▶ _EXERCISE REQUIREMENTS_: Pictures in the records below must be left out. Return exactly the lines from the line with "получение справочной или иной оперативной" to the line with "Donasi: Pembangunan Gedung Belajar", both included.

▶ _DATA EXTRACT_:
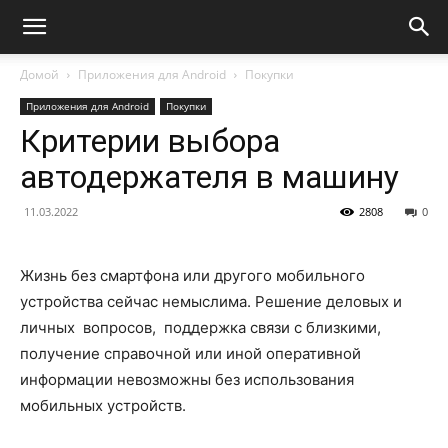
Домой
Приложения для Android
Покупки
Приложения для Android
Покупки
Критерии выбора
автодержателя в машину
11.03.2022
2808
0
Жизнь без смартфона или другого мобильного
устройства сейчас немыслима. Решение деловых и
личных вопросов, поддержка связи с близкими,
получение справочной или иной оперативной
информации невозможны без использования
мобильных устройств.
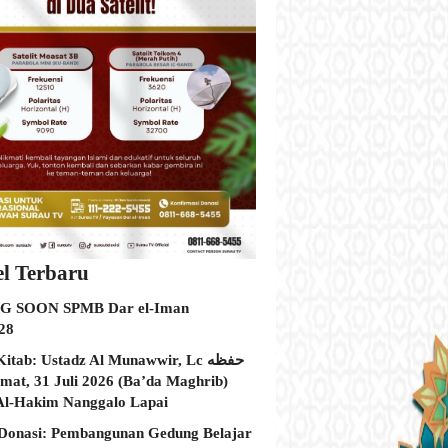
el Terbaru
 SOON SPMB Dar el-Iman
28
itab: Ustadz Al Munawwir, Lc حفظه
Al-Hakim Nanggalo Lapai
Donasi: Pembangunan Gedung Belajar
* * *
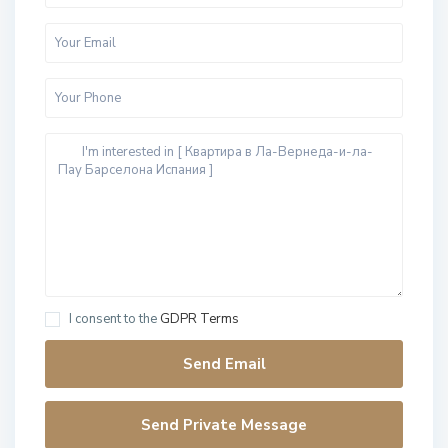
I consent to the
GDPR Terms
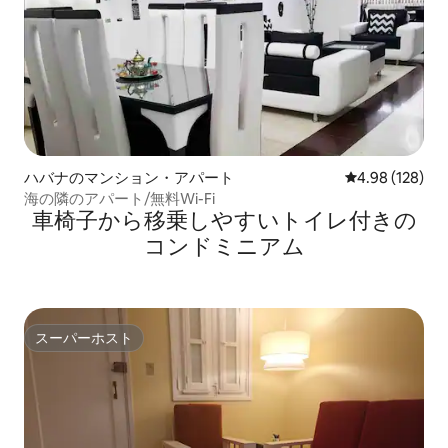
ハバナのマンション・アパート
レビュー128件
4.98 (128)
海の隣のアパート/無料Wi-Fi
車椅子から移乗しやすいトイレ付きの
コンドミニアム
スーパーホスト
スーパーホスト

▶ _SOLUTION TO THE EXERCISE_:
получение справочной или иной оперативной
информации невозможны без использования
мобильных устройств.
el Terbaru
 SOON SPMB Dar el-Iman
28
itab: Ustadz Al Munawwir, Lc حفظه
Al-Hakim Nanggalo Lapai
Donasi: Pembangunan Gedung Belajar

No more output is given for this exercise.